In the American political game winning points is frequently a matter of opportunism. Any story that flashes across the wire is another chance to bash one’s opponent. When "shit happens" it's always the other guy's fault. There’s a bunch of people earning a good living because they can take almost anything that happens, on any given morning, and turn it into a little bomb to throw at the other side of the aisle in time for the afternoon news cycle. Almost.
Every so often a story comes along that must baffle even the most hardened of spin doctors. Don't believe me? Try this one: Where’s the red state/blue state angle on the bubbling brouhaha in Afghanistan over Abdur Rahman’s trial, set to begin next week? Rahman is apparently facing execution for committing the crime of converting from Islam to Christianity. Click here to read the story from Reuters.
“...Virtually everyone interviewed in a small sample of opinion in several parts of the deeply conservative, Muslim country on Friday said Rahman should be punished.
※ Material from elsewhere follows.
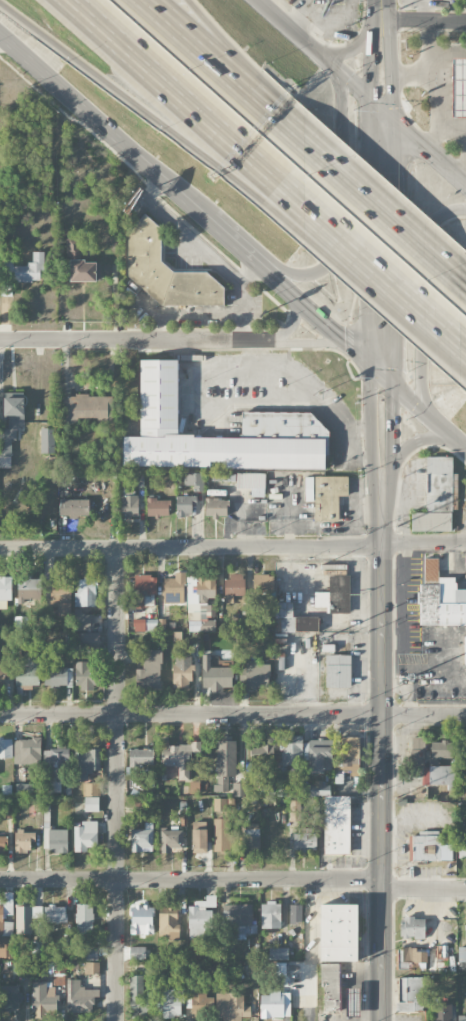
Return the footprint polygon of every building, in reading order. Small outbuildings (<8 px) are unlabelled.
[(451,58),(451,118),(465,118),(465,58),(451,58)] [(206,272),(174,272),(161,261),(161,228),(144,214),(128,233),(128,277),(162,305),(224,305),(224,287),(206,272)] [(80,257),(80,238),(67,238),(66,256),(80,257)] [(14,265),(14,259),(5,260),(6,282),(40,281),(40,272),(45,272),(44,252),(32,252),(33,265),(14,265)] [(96,282),(96,261),(71,261),(70,281),(96,282)] [(122,466),(324,469),(325,413),(242,412),(242,437),(177,436),(178,360),(141,359),(140,437),(123,436),(122,466)] [(11,440),(16,440),(17,423),(23,423),(24,393),(3,393),(3,416),(8,416),(8,429),(0,429),(0,468),(11,468),(11,440)] [(113,424),(112,395),(64,396),(64,424),(78,424),(78,418),(97,418),(98,424),(113,424)] [(40,428),(40,454),(54,454),(55,428),(40,428)] [(457,511),(457,475),(452,475),(452,457),(426,457),(426,513),(412,513),(412,531),(452,532),(452,511),(457,511)] [(204,473),(184,473),(184,486),(194,486),(194,491),(204,492),(204,473)] [(237,488),(251,488),(251,497),(264,497),(265,473),(237,473),(237,488)] [(348,476),(314,477),(315,522),(339,521),(339,496),(348,496),(348,476)] [(138,517),(138,496),(121,496),(122,517),(138,517)] [(176,515),(192,516),(192,505),(196,505),(196,496),(176,496),(176,515)] [(59,517),(89,517),(90,500),(60,499),(59,517)] [(147,517),(170,516),(169,499),(147,500),(147,517)] [(227,517),(227,499),(206,499),(205,516),(227,517)] [(455,577),(438,577),(438,558),(421,558),(420,625),(465,625),(465,589),(455,589),(455,577)] [(184,603),(184,572),(175,572),(175,578),(164,578),(164,603),(184,603)] [(225,603),(236,603),(236,595),(244,595),(245,574),(226,574),(225,603)] [(156,575),(134,575),(134,608),(154,608),(153,596),(156,596),(156,575)] [(274,575),(253,575),(253,593),(274,593),(274,575)] [(314,593),(315,608),(328,608),(328,614),(350,613),(349,575),(328,575),(328,593),(314,593)] [(215,632),(215,618),(214,618),(214,602),(215,602),(215,576),(187,576),(187,632),(215,632)] [(6,601),(11,601),(12,578),(0,578),(0,609),(6,609),(6,601)] [(38,578),(18,578),(19,590),(38,589),(38,578)] [(95,606),(95,578),(75,578),(75,606),(95,606)] [(57,604),(56,615),(70,615),(71,580),(52,579),(51,603),(57,604)] [(274,602),(275,618),(292,618),(292,602),(274,602)] [(93,614),(81,614),(81,609),(74,609),(75,630),(94,630),(93,614)] [(28,631),(28,617),(15,617),(15,631),(28,631)] [(295,632),(318,632),(318,617),(295,617),(295,632)] [(157,632),(157,620),(133,619),(133,631),(157,632)] [(99,633),(80,633),(80,654),(98,654),(99,633)] [(135,669),(136,690),(161,689),(160,650),(143,650),(143,669),(135,669)] [(39,686),(39,654),(22,654),(22,668),(15,668),(15,686),(25,687),(25,686),(39,686)] [(326,655),(326,688),(350,688),(351,655),(326,655)] [(210,668),(210,659),(204,659),(205,693),(223,693),(223,688),(233,688),(232,667),(210,668)] [(269,665),(257,665),(257,661),(246,661),(246,668),(240,668),(240,675),(245,675),(246,688),(270,687),(269,665)] [(76,690),(93,691),(94,662),(77,662),(76,690)] [(191,665),(173,665),(172,688),(191,689),(191,665)] [(67,686),(67,668),(45,668),(45,686),(67,686)] [(280,736),(279,750),(275,750),(275,765),(294,765),(294,754),(302,754),(303,736),(280,736)] [(12,738),(0,738),(0,758),(12,758),(12,738)] [(41,738),(13,739),(14,764),(41,764),(41,738)] [(216,792),(228,792),(228,782),(244,782),(244,775),(235,775),(235,738),(216,738),(216,792)] [(411,759),(431,759),(451,759),(452,742),(431,741),(431,751),(425,751),(425,738),(411,738),(411,759)] [(191,781),(192,755),(201,755),(201,744),(168,744),(168,741),(161,740),(161,766),(178,766),(178,780),(191,781)] [(309,772),(332,772),(332,740),(308,740),(309,772)] [(250,768),(273,769),(274,743),(250,742),(250,768)] [(68,765),(68,744),(56,745),(56,750),(45,750),(45,793),(62,793),(62,765),(68,765)] [(88,781),(88,772),(99,772),(100,749),(75,749),(75,781),(88,781)] [(128,750),(128,774),(140,774),(139,765),(153,765),(153,749),(128,750)] [(423,786),(448,785),(448,790),(456,790),(455,766),(423,767),(423,786)] [(99,797),(100,784),(84,783),(83,796),(99,797)] [(275,795),(274,783),(259,783),(259,795),(275,795)] [(16,795),(32,795),(32,784),(16,784),(16,795)] [(232,796),(245,796),(245,784),(232,784),(232,796)] [(349,854),(350,796),(325,796),(324,854),(349,854)] [(98,812),(98,797),(84,797),(84,811),(98,812)] [(226,811),(226,799),(214,799),(214,804),(217,804),(217,811),(226,811)] [(74,852),(87,852),(87,847),(97,847),(97,822),(81,821),(81,826),(74,826),(74,852)] [(131,852),(153,852),(153,822),(145,823),(145,829),(131,829),(131,852)] [(259,854),(260,825),(246,824),(245,854),(259,854)] [(314,851),(315,828),(295,828),(294,850),(314,851)] [(67,853),(67,830),(47,829),(47,853),(67,853)] [(181,848),(181,829),(160,829),(160,853),(171,853),(171,848),(181,848)] [(192,853),(207,853),(207,830),(192,830),(192,853)] [(35,842),(35,831),(14,832),(15,853),(28,853),(28,842),(35,842)] [(440,832),(418,831),(418,836),(409,836),(409,861),(451,861),(452,845),(440,845),(440,832)] [(215,836),(216,853),(229,852),(227,835),(215,836)] [(458,835),(457,860),(465,860),(465,835),(458,835)] [(2,893),(2,899),(0,899),(0,934),(3,934),(3,915),(13,914),(13,893),(2,893)] [(189,940),(205,940),(205,930),(213,930),(213,908),(215,908),(215,897),(206,898),(206,903),(189,903),(189,940)] [(262,904),(263,928),(281,927),(280,903),(262,904)] [(92,904),(75,905),(76,934),(93,933),(92,904)] [(223,905),(223,927),(235,926),(236,940),(246,939),(246,934),(255,934),(254,904),(223,905)] [(320,904),(319,961),(357,961),(357,905),(320,904)] [(154,934),(153,905),(130,906),(130,935),(154,934)] [(289,923),(302,923),(302,905),(290,905),(289,923)] [(32,934),(31,918),(42,918),(42,906),(15,907),(16,934),(32,934)] [(45,923),(66,922),(65,906),(45,906),(45,923)] [(158,935),(167,936),(167,941),(179,941),(179,914),(159,913),(158,935)] [(424,939),(425,918),(400,917),(400,939),(424,939)] [(3,936),(13,936),(13,922),(3,922),(3,936)] [(0,938),(0,957),(13,958),(13,938),(0,938)] [(436,946),(437,959),(448,959),(448,946),(436,946)] [(97,947),(85,947),(85,959),(98,959),(97,947)] [(145,947),(128,947),(128,960),(145,960),(145,947)] [(398,970),(426,970),(426,953),(418,952),(418,948),(398,947),(398,970)] [(288,948),(269,948),(269,960),(288,960),(288,948)] [(30,962),(13,962),(12,976),(29,976),(30,962)] [(51,985),(65,985),(66,963),(52,962),(51,985)] [(99,962),(85,963),(85,974),(99,974),(99,962)] [(284,963),(277,963),(276,980),(285,980),(285,973),(284,973),(284,963)] [(320,964),(321,982),(323,982),(324,1011),(339,1011),(338,964),(320,964)] [(130,1015),(149,1015),(149,996),(144,996),(144,975),(129,975),(130,1015)] [(397,978),(398,1011),(423,1011),(422,978),(397,978)] [(67,1012),(94,1012),(93,997),(100,997),(99,989),(80,989),(80,980),(67,980),(67,1012)] [(33,982),(32,1018),(56,1019),(57,988),(46,987),(46,982),(33,982)] [(0,986),(0,1011),(20,1010),(20,986),(0,986)] [(163,1017),(182,1017),(183,989),(163,989),(163,1017)] [(346,989),(346,1017),(360,1017),(360,989),(346,989)] [(204,1010),(214,1010),(214,998),(203,998),(203,992),(193,992),(193,1012),(204,1013),(204,1010)] [(290,1018),(290,992),(269,992),(269,995),(260,995),(261,1018),(290,1018)] [(216,993),(216,1020),(232,1020),(242,1020),(242,1017),(250,1017),(250,1006),(243,1006),(243,993),(216,993)] [(434,1005),(433,1020),(452,1020),(452,1005),(434,1005)]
Several clerics raised the issue during weekly sermons in Kabul Friday, and there was little sympathy for Rahman.
“‘We respect all religions, but we don't go into the British embassy or the American embassy to see what religion they are following,’ said cleric Enayatullah Baligh at Kabul's main mosque. ‘We won't let anyone interfere with our religion, and he should be punished.’ Analysts say they doubt the man will be executed and his case could hinge on interpretations of the new constitution, which says ‘no law can be contrary to the sacred religion of Islam.’”
While I can’t say Rahman’s problem makes President George Bush’s policy in Afghanistan look bad, neither can I say it makes it look good. All it does is make me shake my head with wonder at how different that part of the world is from what makes sense to me. It seems to me that people from the Iraq, Iran, Afghanistan region of the globe are more different from us in America, culturally, than people from China, or Peru, or Iceland, or you name it.
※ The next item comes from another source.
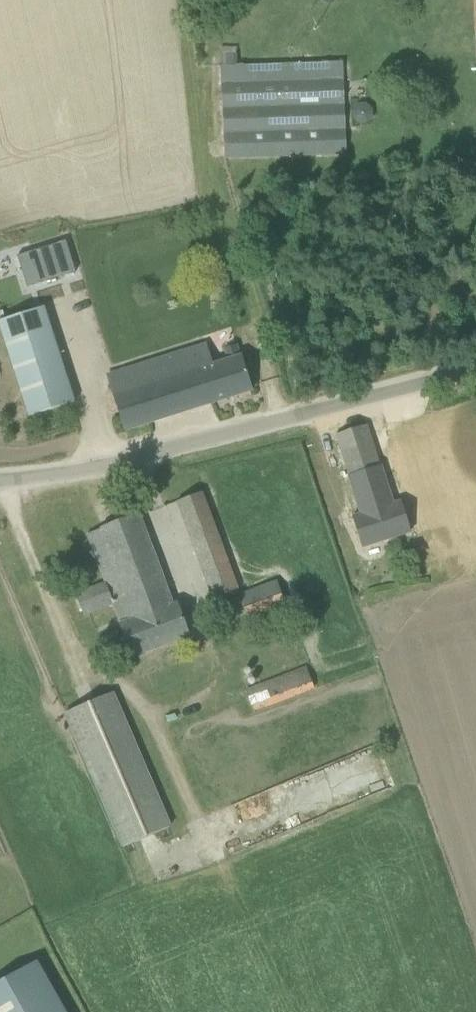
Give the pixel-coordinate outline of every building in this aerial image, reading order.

It reminds me of listening to a woman who had just come home from a Peace Corps tour of a year or so in Afghanistan in the early 1970s. Here’s how it went: She was quite disillusioned, not so sure the mission of the Peace Corps was even workable in some places. Her story was that the people she met, at various levels of society in Afghanistan, would all steal anything of hers she turned her back on.
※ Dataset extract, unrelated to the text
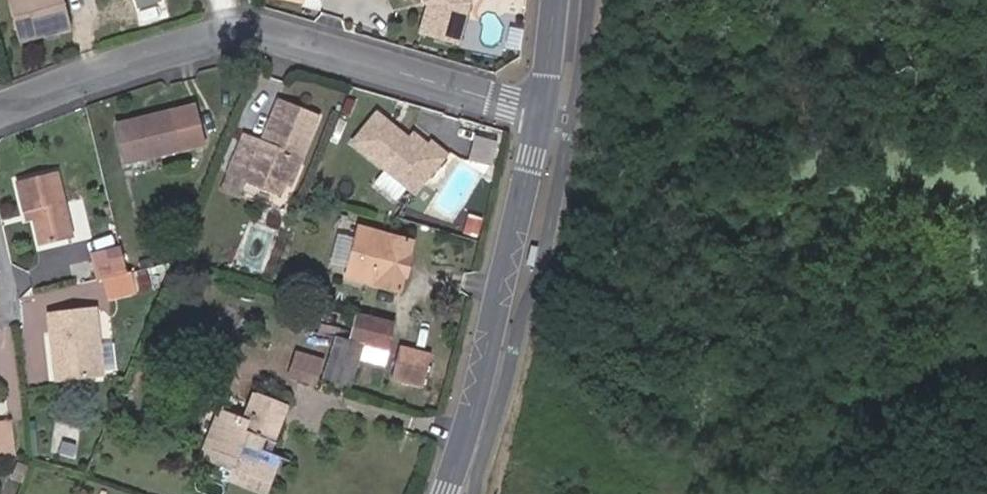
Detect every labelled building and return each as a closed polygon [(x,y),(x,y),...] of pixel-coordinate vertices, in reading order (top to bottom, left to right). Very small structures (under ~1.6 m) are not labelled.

This woman, who was about 25 and a liberal, said the people there -- even those who needed help from the modern world the most -- generally considered Americans to be fools for coming there to try to change anything. Anything.
That was then, this is...
Update (TUESDAY, Mar., 28): Afghan Convert in Hiding After Release
"...Abdul Rahman, 41, was released from the high-security Policharki prison on the outskirts of the capital late Monday after a court dropped charges of apostasy against him for lack of evidence and suspected mental illness.